How many of you feel like you were a good Mom before you had kids, too? (Or for those non-parents out there: do you think you are a great parent now?)

It’s amazing how much crap we give ourselves for being a “not so perfect parent.” We are so hard on ourselves for not being a “good Mom.”

So, what IS a “Good Mom,” anyway? And where do we get our comparisons that we use against ourselves? Oh, and why aren’t some of us honest about Motherhood? And for those who ARE honest, why do others give try to make them feel like horrible people for talking about the things that THEY don’t want to admit?

One of the things I am really missing is some place to vent all of my feelings without feeling judged. I am pretty sure that many of you do, too. So, how do you handle living the “I love everything there is to being a Mom,” lie?

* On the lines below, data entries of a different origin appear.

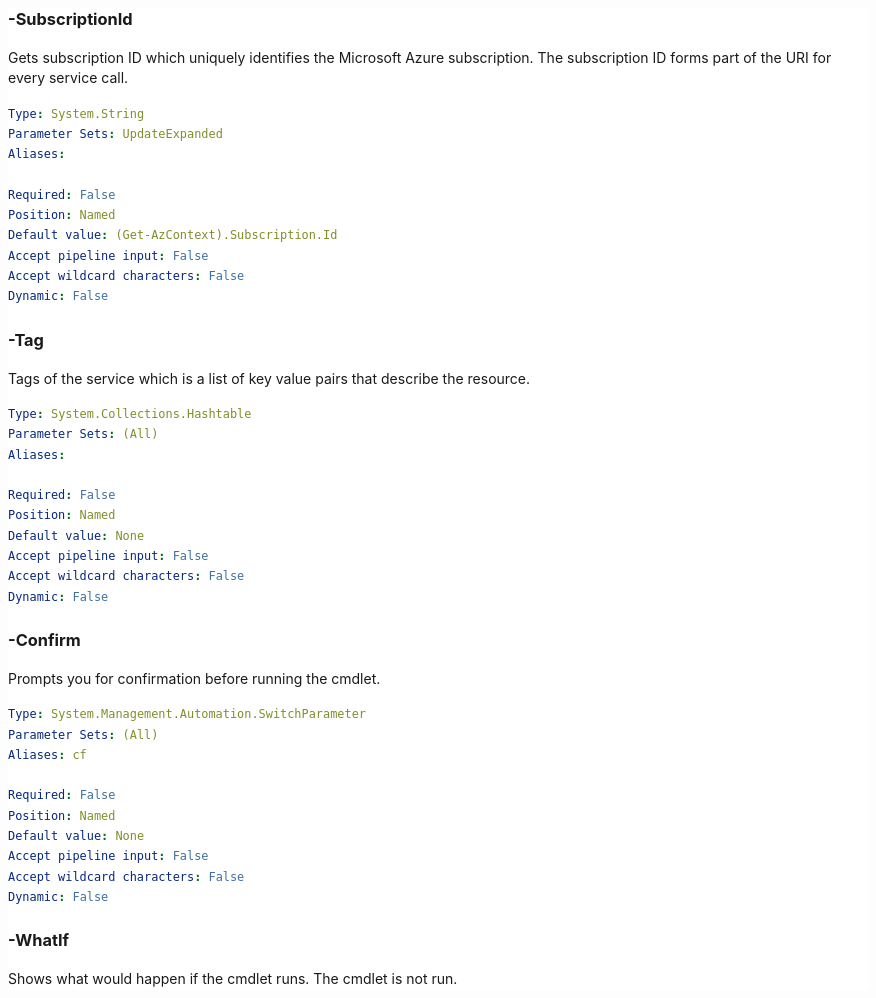 ### -SubscriptionId
Gets subscription ID which uniquely identifies the Microsoft Azure subscription.
The subscription ID forms part of the URI for every service call.

```yaml
Type: System.String
Parameter Sets: UpdateExpanded
Aliases:

Required: False
Position: Named
Default value: (Get-AzContext).Subscription.Id
Accept pipeline input: False
Accept wildcard characters: False
Dynamic: False
```

### -Tag
Tags of the service which is a list of key value pairs that describe the resource.

```yaml
Type: System.Collections.Hashtable
Parameter Sets: (All)
Aliases:

Required: False
Position: Named
Default value: None
Accept pipeline input: False
Accept wildcard characters: False
Dynamic: False
```

### -Confirm
Prompts you for confirmation before running the cmdlet.

```yaml
Type: System.Management.Automation.SwitchParameter
Parameter Sets: (All)
Aliases: cf

Required: False
Position: Named
Default value: None
Accept pipeline input: False
Accept wildcard characters: False
Dynamic: False
```

### -WhatIf
Shows what would happen if the cmdlet runs.
The cmdlet is not run.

Being a parent is THE hardest job I have EVER had. I wish I had REALLY known what being a parent was like BEFORE I became a parent. Sometimes I LOVE being a parent – – but, most of the time, I don’t like it. I don’t like having responsibility of other people’s lives in my hand. I don’t like when I am judged as a bad parent by people who aren’t parents themselves – – ’cause they THINK they could do a better job. I don’t like that I have pretty much lost my identity – – well, except for being so-and-so’s Mom. I DO like the crap my kids come up with – – they are funny creatures!! One of the quotes in the book says, “I love being a Mom; I just hate doing it.” That pretty much sums it up.

How about the rest of you. How do you REALLY feel about being a parent?